:: 選択テキスト

ぐらのにっき

主に趣味のことを好き勝手に書き綴っています。「指輪物語」とトールキンの著作に関してはネタバレの配慮を一切していません。

スタンドアップ

2006年01月26日 | 映画
昨日見てきました。ショーン・ビーンが出てるので。いつもショーン・ビーンが出ている映画を見に行く時に「そんなにショーン・ビーン好きか?」と自問する私・・・(笑)でも見に行っちゃうんですけどね。
いつもだと、タイトルでネタバレ警告しておいて、伏字なしで感想書くのですが、この映画に関しては、「ショーン・ビーン出てるけど内容がなあ・・・」と思っている人が結構いるのではないかなあと思うので、そんな方たちの参考になればと、ある程度ネタバレだなあと思うところは伏字にしつつ書いてみようと思います。
それでも、これから観るつもりの方は読まない方が楽しめるかもしれません。

まずはネタバレなし感想から。
この映画は、実際にあった、アメリカでの鉱山女性労働者たちがセクハラを受けたことに対して集団訴訟を起こした実話に基づいて作られたものです。
というと、フェミニズムバリバリの話なのでは・・・と引いてしまう人も多いのでは。
でも一方で、「クジラの島の少女」のニキ・カーロ監督、というところで「どんな映画なんだろう?」とも思うと思いますが。
私も、最初ショーン・ビーンが出ると教えていただいた時は行かないつもりだったのですが、なんとなく「やっぱり行こうかな」という気になって行ったのでした。
前半は確かに過酷な話が続き、暗い気分になりますが、その分後半カタルシスが訪れます・・・まあカタルシスになるかどうかは人によるかもしれませんが・・・
この映画の基になった訴訟は女性たちの勝訴になった、という話が前提にあるので、結果はわかっている物語ではあるのですが、そこにいたる過程での主人公や周囲の人々の人物描写が良かったなあと思いました。
主人公以外の描写はさほど深くはないのですが、短いシーンでそれぞれの人間性が感じられるように思いました。グローリーとシェリー以外は詳しいことは語られない、主人公ジョージーの同僚の女性たちにも。

::::
:: 抽出情報

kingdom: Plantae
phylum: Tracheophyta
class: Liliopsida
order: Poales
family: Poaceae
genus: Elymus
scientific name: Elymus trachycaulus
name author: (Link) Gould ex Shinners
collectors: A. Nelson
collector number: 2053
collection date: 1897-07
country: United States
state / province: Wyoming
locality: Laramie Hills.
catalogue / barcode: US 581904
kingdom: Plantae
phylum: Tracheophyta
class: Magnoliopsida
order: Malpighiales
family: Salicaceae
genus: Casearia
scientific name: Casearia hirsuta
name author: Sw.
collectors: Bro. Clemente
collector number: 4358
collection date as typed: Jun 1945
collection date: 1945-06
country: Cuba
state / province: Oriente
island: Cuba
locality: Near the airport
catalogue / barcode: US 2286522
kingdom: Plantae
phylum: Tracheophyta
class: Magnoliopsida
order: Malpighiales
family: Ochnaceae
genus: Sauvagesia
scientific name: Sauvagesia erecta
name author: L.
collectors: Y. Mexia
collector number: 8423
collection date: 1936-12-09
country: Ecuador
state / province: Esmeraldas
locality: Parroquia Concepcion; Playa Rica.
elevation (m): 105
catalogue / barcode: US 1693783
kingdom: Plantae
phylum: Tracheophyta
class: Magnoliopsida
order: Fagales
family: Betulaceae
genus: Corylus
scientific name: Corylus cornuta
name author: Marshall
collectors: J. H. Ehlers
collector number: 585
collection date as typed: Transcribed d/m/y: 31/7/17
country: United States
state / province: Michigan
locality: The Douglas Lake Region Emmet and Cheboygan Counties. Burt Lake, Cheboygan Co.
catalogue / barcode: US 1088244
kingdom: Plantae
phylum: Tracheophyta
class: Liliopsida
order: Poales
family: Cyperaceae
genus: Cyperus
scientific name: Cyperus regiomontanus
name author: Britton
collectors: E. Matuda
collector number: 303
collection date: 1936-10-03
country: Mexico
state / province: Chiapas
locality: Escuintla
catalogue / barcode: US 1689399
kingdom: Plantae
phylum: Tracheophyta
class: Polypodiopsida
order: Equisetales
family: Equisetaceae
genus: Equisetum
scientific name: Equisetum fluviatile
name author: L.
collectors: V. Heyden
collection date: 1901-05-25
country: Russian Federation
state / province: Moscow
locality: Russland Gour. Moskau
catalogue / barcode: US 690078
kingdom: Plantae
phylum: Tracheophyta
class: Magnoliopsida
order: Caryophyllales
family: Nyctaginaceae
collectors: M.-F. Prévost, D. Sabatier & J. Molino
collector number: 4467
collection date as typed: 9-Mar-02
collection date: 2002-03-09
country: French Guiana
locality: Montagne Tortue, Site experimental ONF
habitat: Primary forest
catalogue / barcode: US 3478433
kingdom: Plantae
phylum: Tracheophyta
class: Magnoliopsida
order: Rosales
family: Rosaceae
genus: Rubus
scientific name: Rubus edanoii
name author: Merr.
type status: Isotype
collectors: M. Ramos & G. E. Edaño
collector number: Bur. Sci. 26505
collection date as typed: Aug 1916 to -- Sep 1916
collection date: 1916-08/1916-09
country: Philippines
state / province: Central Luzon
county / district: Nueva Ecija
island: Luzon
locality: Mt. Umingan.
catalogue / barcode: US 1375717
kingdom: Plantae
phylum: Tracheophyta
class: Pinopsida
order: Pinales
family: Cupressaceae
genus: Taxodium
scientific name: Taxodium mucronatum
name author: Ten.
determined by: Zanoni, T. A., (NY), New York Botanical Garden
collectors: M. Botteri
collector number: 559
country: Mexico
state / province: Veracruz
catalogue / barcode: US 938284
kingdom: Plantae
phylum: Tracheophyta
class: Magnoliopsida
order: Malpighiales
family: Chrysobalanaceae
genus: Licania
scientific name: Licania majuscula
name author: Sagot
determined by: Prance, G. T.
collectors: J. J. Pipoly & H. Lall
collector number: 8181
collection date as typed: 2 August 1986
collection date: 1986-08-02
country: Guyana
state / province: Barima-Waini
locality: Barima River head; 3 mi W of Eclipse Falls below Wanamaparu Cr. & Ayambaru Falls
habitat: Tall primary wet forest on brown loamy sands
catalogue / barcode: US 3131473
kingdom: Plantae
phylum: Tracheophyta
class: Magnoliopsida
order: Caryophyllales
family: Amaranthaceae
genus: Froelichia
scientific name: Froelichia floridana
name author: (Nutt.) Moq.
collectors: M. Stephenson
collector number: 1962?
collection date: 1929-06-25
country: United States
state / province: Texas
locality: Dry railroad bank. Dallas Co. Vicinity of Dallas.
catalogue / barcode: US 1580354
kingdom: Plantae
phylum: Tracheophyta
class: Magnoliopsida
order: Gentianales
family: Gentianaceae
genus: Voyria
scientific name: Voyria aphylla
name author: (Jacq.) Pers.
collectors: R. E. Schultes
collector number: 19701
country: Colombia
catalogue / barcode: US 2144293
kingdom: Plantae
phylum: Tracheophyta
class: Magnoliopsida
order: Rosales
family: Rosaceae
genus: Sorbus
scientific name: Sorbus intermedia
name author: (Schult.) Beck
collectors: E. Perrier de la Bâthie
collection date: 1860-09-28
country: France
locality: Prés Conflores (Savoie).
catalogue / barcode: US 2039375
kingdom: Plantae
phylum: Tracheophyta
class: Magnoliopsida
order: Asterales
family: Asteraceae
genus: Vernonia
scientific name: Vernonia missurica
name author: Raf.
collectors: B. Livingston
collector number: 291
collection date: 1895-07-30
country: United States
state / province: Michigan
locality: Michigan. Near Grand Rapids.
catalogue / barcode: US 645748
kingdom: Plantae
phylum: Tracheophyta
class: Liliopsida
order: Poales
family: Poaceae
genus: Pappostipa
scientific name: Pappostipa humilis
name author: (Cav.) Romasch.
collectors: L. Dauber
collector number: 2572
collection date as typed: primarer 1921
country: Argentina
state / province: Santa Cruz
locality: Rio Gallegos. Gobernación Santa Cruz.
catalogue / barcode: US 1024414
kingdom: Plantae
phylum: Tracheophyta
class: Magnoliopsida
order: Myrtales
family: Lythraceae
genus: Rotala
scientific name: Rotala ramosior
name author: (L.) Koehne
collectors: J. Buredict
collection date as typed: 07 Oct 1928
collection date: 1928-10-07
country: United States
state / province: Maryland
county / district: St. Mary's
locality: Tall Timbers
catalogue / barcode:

::::

▶ **出題 1**
映画『スタンドアップ』の感想文にある次の一文を英語に訳してください。「この映画は、実際にあった、アメリカでの鉱山女性労働者たちがセクハラを受けたことに対して集団訴訟を起こした実話に基づいて作られたものです。」
▶ **出題 2**
映画『スタンドアップ』の感想文のうち、「2006年01月26日 | 映画」と「う気になって行ったのでした。」の間を、その両端の語句も含めて書き写してください。

▶ **解答 1**
This film is based on a true story in which women mine workers in the United States filed a class-action lawsuit over the sexual harassment they had suffered.

▶ **解答 2**
2006年01月26日 | 映画
昨日見てきました。ショーン・ビーンが出てるので。いつもショーン・ビーンが出ている映画を見に行く時に「そんなにショーン・ビーン好きか?」と自問する私・・・(笑)でも見に行っちゃうんですけどね。
いつもだと、タイトルでネタバレ警告しておいて、伏字なしで感想書くのですが、この映画に関しては、「ショーン・ビーン出てるけど内容がなあ・・・」と思っている人が結構いるのではないかなあと思うので、そんな方たちの参考になればと、ある程度ネタバレだなあと思うところは伏字にしつつ書いてみようと思います。
それでも、これから観るつもりの方は読まない方が楽しめるかもしれません。

まずはネタバレなし感想から。
この映画は、実際にあった、アメリカでの鉱山女性労働者たちがセクハラを受けたことに対して集団訴訟を起こした実話に基づいて作られたものです。
というと、フェミニズムバリバリの話なのでは・・・と引いてしまう人も多いのでは。
でも一方で、「クジラの島の少女」のニキ・カーロ監督、というところで「どんな映画なんだろう?」とも思うと思いますが。
私も、最初ショーン・ビーンが出ると教えていただいた時は行かないつもりだったのですが、なんとなく「やっぱり行こうかな」という気になって行ったのでした。